The strength of the national accounts raises the question: has the RBA stuffed up by easing policy 125bps over the prior nine months?

I do not think so.  The main reason I doubt the RBA has made an error is that the Q1 national accounts suggest that there has been an increase in aggregate supply (a similar approach identified the Q1’11 inflation as the result of a supply shock). For this reason, I doubt that Gov Stevens has had any sleepless nights since the 6th of June.

To see this, re-map the GDP and inflation data into ‘supply’ and ‘demand’ space – by rotating the x-axes and y-axes 45 degrees.  The choice of the angle of rotation puts a fully ‘classical’ structure on the data – which is too strict in the short run, but will do for our purposes.

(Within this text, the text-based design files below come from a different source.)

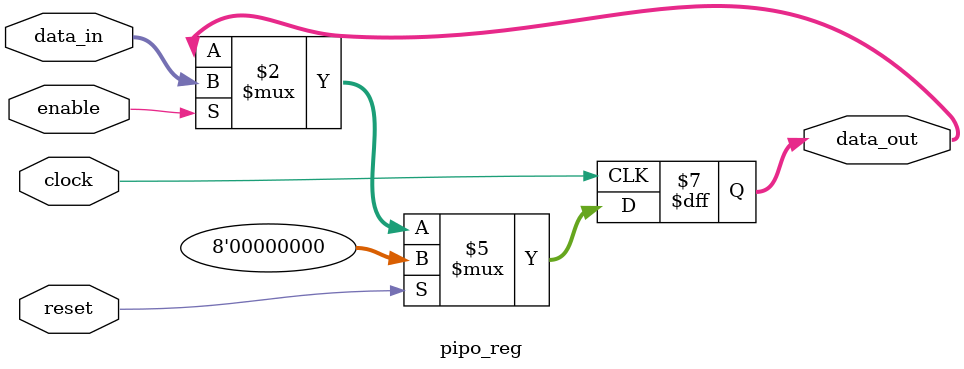
<source format=sv>
module pipo_reg #(parameter DATA_WIDTH = 8) (
    input wire clock, reset, enable,
    input wire [DATA_WIDTH-1:0] data_in,
    output reg [DATA_WIDTH-1:0] data_out
);
    always @(posedge clock) begin
        if (reset)
            data_out <= {DATA_WIDTH{1'b0}};
        else if (enable)
            data_out <= data_in;
    end
endmodule

</source>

To smooth things a little, I use the 2qma non-farm GDP (3.5% SAAR for Q1’12) and the 2qma of the average of the seasonally adjusted weighted median and trimmed mean CPIs (2% SAAR for Q1’12).  To make the graph a little easier to interpret, I subtract 3% (potential GDP) from the non-farm GDP estimate, and 2.5% (inflation expectations = the mid-point of RBA’s target) from the inflation estimate. Finally, to make it easier to see what’s going on,  I have shaded the current point gdp-cpi pair as solid red, and the prior pair as solid black.

Having transformed the data in this way, it becomes immediately clear that demand growth has been around trend, but that supply growth has been above trend. This ought to make intuitive sense: we have had a period of strong growth and low inflation, and we normally find that combination of events occurs when supply growth exceeds demand growth.

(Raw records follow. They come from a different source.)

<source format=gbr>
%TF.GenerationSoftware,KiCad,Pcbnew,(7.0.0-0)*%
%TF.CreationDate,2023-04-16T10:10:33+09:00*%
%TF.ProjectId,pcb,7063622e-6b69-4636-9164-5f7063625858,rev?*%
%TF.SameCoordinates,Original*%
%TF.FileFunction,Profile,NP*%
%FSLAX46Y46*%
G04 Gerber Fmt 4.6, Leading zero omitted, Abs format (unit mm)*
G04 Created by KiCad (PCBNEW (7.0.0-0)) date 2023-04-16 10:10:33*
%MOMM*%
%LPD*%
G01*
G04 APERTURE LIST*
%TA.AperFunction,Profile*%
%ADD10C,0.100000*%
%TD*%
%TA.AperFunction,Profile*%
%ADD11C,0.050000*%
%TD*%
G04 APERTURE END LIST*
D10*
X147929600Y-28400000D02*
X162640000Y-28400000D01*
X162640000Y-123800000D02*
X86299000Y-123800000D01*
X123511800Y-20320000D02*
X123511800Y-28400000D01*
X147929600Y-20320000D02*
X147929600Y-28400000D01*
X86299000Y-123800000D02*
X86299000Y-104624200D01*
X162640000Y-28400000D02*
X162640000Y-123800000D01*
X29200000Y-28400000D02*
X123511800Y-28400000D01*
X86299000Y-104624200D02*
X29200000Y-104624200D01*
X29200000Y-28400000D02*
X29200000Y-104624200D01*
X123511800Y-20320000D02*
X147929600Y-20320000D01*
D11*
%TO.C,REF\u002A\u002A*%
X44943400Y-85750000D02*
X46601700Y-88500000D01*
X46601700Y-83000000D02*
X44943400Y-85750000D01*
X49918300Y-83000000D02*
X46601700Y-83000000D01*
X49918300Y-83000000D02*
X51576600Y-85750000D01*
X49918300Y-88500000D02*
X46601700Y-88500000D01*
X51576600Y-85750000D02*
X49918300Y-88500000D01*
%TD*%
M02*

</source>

Additionally, it makes sense that AS would shift right once again. The supply shocks in H1’11 (the leftmost points are the H1’11 supply shocks) were temporary, after all.

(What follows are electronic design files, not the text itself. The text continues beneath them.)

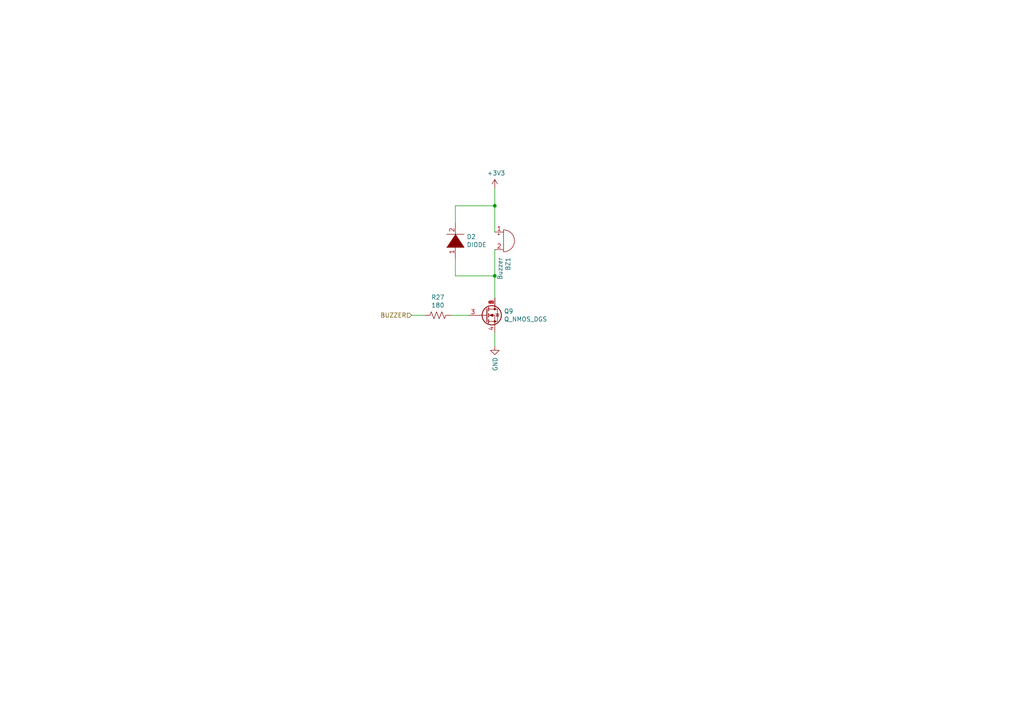
<source format=kicad_sch>
(kicad_sch (version 20211123) (generator eeschema)

  (uuid 63286bbb-78a3-4368-a50a-f6bf5f1653b0)

  (paper "A4")

  

  (junction (at 143.51 80.01) (diameter 0) (color 0 0 0 0)
    (uuid 5a397f61-35c4-4c18-9dcd-73a2d44cc9af)
  )
  (junction (at 143.51 59.69) (diameter 0) (color 0 0 0 0)
    (uuid bf4036b4-c410-489a-b46c-abee2c31db09)
  )

  (wire (pts (xy 132.08 59.69) (xy 143.51 59.69))
    (stroke (width 0) (type default) (color 0 0 0 0))
    (uuid 0e592cd4-1950-44ef-9727-8e526f4c4e12)
  )
  (wire (pts (xy 132.08 80.01) (xy 143.51 80.01))
    (stroke (width 0) (type default) (color 0 0 0 0))
    (uuid 11c7c8d4-4c4b-4330-bb59-1eec2e98b255)
  )
  (wire (pts (xy 132.08 74.93) (xy 132.08 80.01))
    (stroke (width 0) (type default) (color 0 0 0 0))
    (uuid 300aa512-2f66-4c26-a530-50c091b3a099)
  )
  (wire (pts (xy 143.51 80.01) (xy 143.51 72.39))
    (stroke (width 0) (type default) (color 0 0 0 0))
    (uuid 34ddb753-e57c-4ca8-a67b-d7cdf62cae93)
  )
  (wire (pts (xy 143.51 59.69) (xy 143.51 67.31))
    (stroke (width 0) (type default) (color 0 0 0 0))
    (uuid 5bbde4f9-fcdb-4d27-a2d6-3847fcdd87ba)
  )
  (wire (pts (xy 143.51 80.01) (xy 143.51 86.36))
    (stroke (width 0) (type default) (color 0 0 0 0))
    (uuid 5cff09b0-b3d4-41a7-a6a4-7f917b40eda9)
  )
  (wire (pts (xy 143.51 54.61) (xy 143.51 59.69))
    (stroke (width 0) (type default) (color 0 0 0 0))
    (uuid 64d1d0fe-4fd6-4a55-8314-56a651e1ccab)
  )
  (wire (pts (xy 143.51 96.52) (xy 143.51 100.33))
    (stroke (width 0) (type default) (color 0 0 0 0))
    (uuid 8615dae0-65cf-4932-8e6f-9a0f32429a5e)
  )
  (wire (pts (xy 119.38 91.44) (xy 123.19 91.44))
    (stroke (width 0) (type default) (color 0 0 0 0))
    (uuid 91c82043-0b26-427f-b23c-6094224ddfc2)
  )
  (wire (pts (xy 132.08 64.77) (xy 132.08 59.69))
    (stroke (width 0) (type default) (color 0 0 0 0))
    (uuid a150f0c9-1a23-4200-b489-18791f6d5ce5)
  )
  (wire (pts (xy 130.81 91.44) (xy 135.89 91.44))
    (stroke (width 0) (type default) (color 0 0 0 0))
    (uuid b547dd70-2ea7-4cfd-a1ee-911561975d81)
  )

  (hierarchical_label "BUZZER" (shape input) (at 119.38 91.44 180)
    (effects (font (size 1.27 1.27)) (justify right))
    (uuid acb0068c-c0e7-44cf-a209-296716acb6a2)
  )

  (symbol (lib_id "Device:Buzzer") (at 146.05 69.85 0) (unit 1)
    (in_bom yes) (on_board yes)
    (uuid 00000000-0000-0000-0000-000060310c97)
    (property "Reference" "BZ1" (id 0) (at 147.3454 74.5998 90)
      (effects (font (size 1.27 1.27)) (justify right))
    )
    (property "Value" "Buzzer" (id 1) (at 145.034 74.5998 90)
      (effects (font (size 1.27 1.27)) (justify right))
    )
    (property "Footprint" "Transducer:XDCR_CMT-7525-80-SMT-TR" (id 2) (at 145.415 67.31 90)
      (effects (font (size 1.27 1.27)) hide)
    )
    (property "Datasheet" "https://www.cuidevices.com/product/resource/cmt-7525-80-smt-tr.pdf" (id 3) (at 145.415 67.31 90)
      (effects (font (size 1.27 1.27)) hide)
    )
    (property "Order Link" "https://www.digikey.com/en/products/detail/cui-devices/CMT-7525-80-SMT-TR/10326249" (id 4) (at 146.05 69.85 90)
      (effects (font (size 1.27 1.27)) hide)
    )
    (pin "1" (uuid 2f58dd1b-258a-4fb6-a155-4e2931ab012c))
    (pin "2" (uuid cbdd084c-3cde-4340-9de6-6f6ca3f79e91))
  )

  (symbol (lib_id "pspice:DIODE") (at 132.08 69.85 90) (unit 1)
    (in_bom yes) (on_board yes)
    (uuid 00000000-0000-0000-0000-00006041df62)
    (property "Reference" "D2" (id 0) (at 135.3312 68.6816 90)
      (effects (font (size 1.27 1.27)) (justify right))
    )
    (property "Value" "DIODE" (id 1) (at 135.3312 70.993 90)
      (effects (font (size 1.27 1.27)) (justify right))
    )
    (property "Footprint" "Diode_SMD:D_0805_2012Metric_Pad1.15x1.40mm_HandSolder" (id 2) (at 132.08 69.85 0)
      (effects (font (size 1.27 1.27)) hide)
    )
    (property "Datasheet" "~" (id 3) (at 132.08 69.85 0)
      (effects (font (size 1.27 1.27)) hide)
    )
    (pin "1" (uuid e9febdd1-669e-46f3-983e-2ded7b5fa339))
    (pin "2" (uuid 3a5e9d83-8605-4e38-a4d6-7131b7911750))
  )

  (symbol (lib_id "power:+3.3V") (at 143.51 54.61 0) (unit 1)
    (in_bom yes) (on_board yes)
    (uuid 00000000-0000-0000-0000-00006041f886)
    (property "Reference" "#PWR0142" (id 0) (at 143.51 58.42 0)
      (effects (font (size 1.27 1.27)) hide)
    )
    (property "Value" "+3.3V" (id 1) (at 143.891 50.2158 0))
    (property "Footprint" "" (id 2) (at 143.51 54.61 0)
      (effects (font (size 1.27 1.27)) hide)
    )
    (property "Datasheet" "" (id 3) (at 143.51 54.61 0)
      (effects (font (size 1.27 1.27)) hide)
    )
    (pin "1" (uuid d43d6c5b-08dc-4efb-9ffc-91ecf13d0a2f))
  )

  (symbol (lib_id "Device:R_US") (at 127 91.44 270) (unit 1)
    (in_bom yes) (on_board yes)
    (uuid 00000000-0000-0000-0000-000060424467)
    (property "Reference" "R27" (id 0) (at 127 86.233 90))
    (property "Value" "180" (id 1) (at 127 88.5444 90))
    (property "Footprint" "Resistor_SMD:R_0402_1005Metric" (id 2) (at 126.746 92.456 90)
      (effects (font (size 1.27 1.27)) hide)
    )
    (property "Datasheet" "~" (id 3) (at 127 91.44 0)
      (effects (font (size 1.27 1.27)) hide)
    )
    (pin "1" (uuid e34d78fc-c821-4e5c-ac82-ce6fcdcd9454))
    (pin "2" (uuid e1754158-40dc-4df5-848e-7e0c189ace53))
  )

  (symbol (lib_id "power:GND") (at 143.51 100.33 0) (unit 1)
    (in_bom yes) (on_board yes)
    (uuid 00000000-0000-0000-0000-000060506b3b)
    (property "Reference" "#PWR0127" (id 0) (at 143.51 106.68 0)
      (effects (font (size 1.27 1.27)) hide)
    )
    (property "Value" "GND" (id 1) (at 143.637 103.5812 90)
      (effects (font (size 1.27 1.27)) (justify right))
    )
    (property "Footprint" "" (id 2) (at 143.51 100.33 0)
      (effects (font (size 1.27 1.27)) hide)
    )
    (property "Datasheet" "" (id 3) (at 143.51 100.33 0)
      (effects (font (size 1.27 1.27)) hide)
    )
    (pin "1" (uuid 4c77837f-2440-4b7b-8e7e-430f981c7c04))
  )

  (symbol (lib_id "Nova-rescue:Q_NMOS_DGS-MOSFET") (at 140.97 91.44 0)
    (in_bom yes) (on_board yes)
    (uuid 00000000-0000-0000-0000-0000617c8203)
    (property "Reference" "Q9" (id 0) (at 146.1516 90.2716 0)
      (effects (font (size 1.27 1.27)) (justify left))
    )
    (property "Value" "Q_NMOS_DGS" (id 1) (at 146.1516 92.583 0)
      (effects (font (size 1.27 1.27)) (justify left))
    )
    (property "Footprint" "Package_TO_SOT_SMD:SOT-23-6_Handsoldering" (id 2) (at 146.05 88.9 0)
      (effects (font (size 1.27 1.27)) hide)
    )
    (property "Datasheet" "~" (id 3) (at 140.97 91.44 0)
      (effects (font (size 1.27 1.27)) hide)
    )
    (pin "1" (uuid a3eaa329-1c23-49fc-9fb5-976de81b788e))
    (pin "2" (uuid d9cdb60a-ecfa-4866-ad81-ca393f637bae))
    (pin "3" (uuid 96d488aa-4d20-4ba2-8d75-10df5865e575))
    (pin "4" (uuid f21d4058-0da2-4512-b5f5-f906032f560a))
    (pin "5" (uuid cb9ac0e7-73b9-4ed2-8689-9778cfd89978))
    (pin "6" (uuid 922b14e9-e5b4-4506-8c7b-f653748d7f34))
  )
)

</source>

It might reasonably be objected that I have used non-farm GDP and CPI – I chose these because I wanted to talk about monetary policy – and that one ought to do this by comparing apples to apples.  That is, one ought to compare real non-farm GDP to the non-farm GDP price series.

I think that’s a reasonable criticism, so as a check on this conclusion I show similar charts for Household Final Consumption Expenditure (HHFCE) and Domestic Demand (DD) below (the large swings in the terms of trade make the overall GDP deflator ‘noisy’ so I left it out).

The above chart shows real HHFCE  and the HHFCE implicit price deflator – again I use 2q ARs, but this time I subtract the average from 1992 to present to ‘centre’ the graph.

I think it’s clear that something is going on within the supply side of the consumer sector. I also think we have a fair idea what’s going on: 1/ on-line shopping has led to an increase in competition; 2/ good growing conditions; and 3/the repair of supply damaged by floods and other natural disasters in H1’11.

The same analysis applied to the domestic demand data also supports my hypothesis — it shows aggregate supply rising, allowing strong growth and low inflation to co-exist (in this case, aggregate supply started pushing up a little earlier, which seems accurate).

The implicit price deflators are impure price indices, as they miss substitution, so I have repeated the above using the chain price indices.  The ABS does not seasonally adjust the chain price indices, so I have plotted used NSA YoY rates (again, centred by subtracting the series averages for 1992 to present).

The above chart shows the HHFCE data – where I think it’s clear that we have average ‘demand’ growth and well above average ‘supply’ growth.  The below chart shows the equivalent Domestic Demand data – which also shows a big increase in supply in Q1’12.

These charts make the story pretty clear – high inflation and slow growth early 2011 was a supply shock and the recent strong growth and weak inflation pulse is the unwind of that supply shock (and potentially something more).

The increase in aggregate supply is consistent with the productivity data (gross value added per hour worked in the market sector rose 2.3%q/q in Q1’12) – and will reduce the RBA’s fears about weak productivity growth propping up non-tradable inflation.

Abstracting from the quarter to quarter noise, the long-term inflation pulse appears to have been running ~2.25% for the last two years.  With the global growth outlook decidedly weak, the level of the AUD continuing to exert a good deal of restraint, and ~1.75ppts of GDP worth of ‘fiscal tightening’ in the pipes, I think that the RBA will be very comfortable with their decision to lower their policy rate to 3.5%


  1. Nice work. Thanks. To my mind, I don’t envisage as strong household consumption for the next print, except for the mining states – then again there’s just been a household handout so I am probably totally wrong! As for your comments re the RBA, my thoughts exactly.

    1. I guess that q2 will look bad, as some areas like food ought to come back, and that the cash payments will boost q3. Still, the structural downward pressure on prices in the consumer sector is likely to remain in place.

  2. I think looking at the nominal aggregates might be useful.
    It is unlikely we will continue to be in a disinlfationary boom.

    1. That has been done here. it is good work, but the fact that export prices dominate his result shows why i took the view that you must not look at nominal gdp. The terms of trade are moving down, we know that – but there are other things going on as well.